Joint Colloquium with UConn Health: SyNPar: A Data-Preservation Framework for High-Power False Discovery Rate Control in High-Dimensional Variable Selection, Jingyi (Jessica) Li, UCLA

SyNPar: A Data-Preservation Framework for High-Power False Discovery Rate Control in High-Dimensional Variable Selection

Presented by Jingyi Jessica Li, Professor, Department of Biostatistics, UCLA Fielding School of Public Health

Wednesday, March 12, 2025, 4:00 PM, AUST 202
Coffee will be served at 3:30 in the Noether Lounge (AUST 326)
Webex Meeting Link

Abstract: Balancing false discovery rate (FDR) control and statistical power is a fundamental challenge in high-dimensional variable selection.
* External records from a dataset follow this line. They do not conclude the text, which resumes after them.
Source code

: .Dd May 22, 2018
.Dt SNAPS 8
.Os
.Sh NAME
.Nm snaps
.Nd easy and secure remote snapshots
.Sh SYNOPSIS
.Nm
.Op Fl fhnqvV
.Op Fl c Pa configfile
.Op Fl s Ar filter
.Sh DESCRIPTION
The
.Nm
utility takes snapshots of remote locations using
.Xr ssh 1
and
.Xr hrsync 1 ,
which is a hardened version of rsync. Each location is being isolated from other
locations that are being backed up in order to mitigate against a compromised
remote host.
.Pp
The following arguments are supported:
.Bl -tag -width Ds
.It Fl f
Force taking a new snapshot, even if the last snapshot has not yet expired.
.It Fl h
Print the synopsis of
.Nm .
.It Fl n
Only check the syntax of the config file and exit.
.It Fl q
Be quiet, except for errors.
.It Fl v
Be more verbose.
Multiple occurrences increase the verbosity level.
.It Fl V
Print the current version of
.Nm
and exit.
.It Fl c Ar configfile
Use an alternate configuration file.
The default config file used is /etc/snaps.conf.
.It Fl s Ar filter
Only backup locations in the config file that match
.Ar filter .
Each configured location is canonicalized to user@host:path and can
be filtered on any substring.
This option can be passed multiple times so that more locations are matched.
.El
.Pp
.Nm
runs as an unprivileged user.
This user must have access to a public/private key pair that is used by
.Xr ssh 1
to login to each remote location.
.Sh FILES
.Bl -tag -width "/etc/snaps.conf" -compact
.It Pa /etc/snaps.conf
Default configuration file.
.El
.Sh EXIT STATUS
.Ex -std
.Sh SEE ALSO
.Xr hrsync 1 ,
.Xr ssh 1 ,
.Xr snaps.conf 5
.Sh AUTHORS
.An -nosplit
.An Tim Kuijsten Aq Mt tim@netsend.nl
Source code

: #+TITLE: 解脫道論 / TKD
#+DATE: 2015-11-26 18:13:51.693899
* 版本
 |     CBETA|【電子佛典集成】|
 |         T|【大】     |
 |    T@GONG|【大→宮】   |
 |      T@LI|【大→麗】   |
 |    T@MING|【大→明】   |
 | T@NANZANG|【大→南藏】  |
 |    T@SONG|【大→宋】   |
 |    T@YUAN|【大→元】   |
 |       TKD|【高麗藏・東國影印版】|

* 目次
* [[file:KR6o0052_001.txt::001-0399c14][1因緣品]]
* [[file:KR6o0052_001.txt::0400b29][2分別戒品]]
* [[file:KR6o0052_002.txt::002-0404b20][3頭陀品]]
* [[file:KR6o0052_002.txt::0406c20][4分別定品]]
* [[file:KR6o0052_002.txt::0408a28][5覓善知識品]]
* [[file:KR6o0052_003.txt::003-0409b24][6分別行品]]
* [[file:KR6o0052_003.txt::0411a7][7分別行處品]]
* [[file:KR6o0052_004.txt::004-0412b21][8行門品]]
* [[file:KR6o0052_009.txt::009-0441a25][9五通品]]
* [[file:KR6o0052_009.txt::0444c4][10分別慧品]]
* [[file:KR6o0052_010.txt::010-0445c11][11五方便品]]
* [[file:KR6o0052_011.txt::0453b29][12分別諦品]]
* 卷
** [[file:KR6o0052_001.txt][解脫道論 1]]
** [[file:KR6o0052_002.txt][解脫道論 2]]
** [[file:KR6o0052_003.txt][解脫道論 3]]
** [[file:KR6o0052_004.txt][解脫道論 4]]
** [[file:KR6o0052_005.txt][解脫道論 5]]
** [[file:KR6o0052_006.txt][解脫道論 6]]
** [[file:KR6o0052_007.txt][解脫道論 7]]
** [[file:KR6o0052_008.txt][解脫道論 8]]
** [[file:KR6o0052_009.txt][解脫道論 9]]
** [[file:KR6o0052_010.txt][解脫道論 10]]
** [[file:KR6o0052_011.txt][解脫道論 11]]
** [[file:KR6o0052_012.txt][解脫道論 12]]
Existing FDR control methods often perturb the original data, either by concatenating knockoffs variables or splitting the data, which can compromise power. In this paper, we introduce SyNPar, a novel framework that controls the FDR in high-dimensional variable selection while preserving the integrity of the original data. SyNPar generates synthetic null data using an inference model under the null hypothesis and identifies false positives through a numerical analog of the likelihood ratio test. We provide theoretical guarantees for FDR control at any desired level and show that SyNPar achieves asymptotically optimal power. The framework is versatile, straightforward to implement, and applicable to a wide range of statistical models, including high-dimensional linear regression, generalized linear models (GLMs), Cox models, and Gaussian graphical models. Through extensive simulations and real-world data applications, we demonstrate that SyNPar consistently outperforms state-of-the-art methods, such as knockoffs and data-splitting techniques, in terms of FDR control, statistical power, and computational efficiency.
Speaker Bio:
Jingyi Jessica Li, Professor of Statistics and Data Science (also affiliated with Biostatistics, Computational Medicine, and Human Genetics), leads a research group called the Junction of Statistics and Biology at UCLA. Dr. Li focuses on developing interpretable statistical methods for biomedical data, particularly single-cell and spatial transcriptomic data, with a strong emphasis on statistical rigor through the use of synthetic controls. A recipient of multiple awards, including the NSF CAREER Award, Sloan Research Fellowship, ISCB Overton Prize, and COPSS Emerging Leaders Award, her contributions are widely recognized in the fields of computational biology and statistics.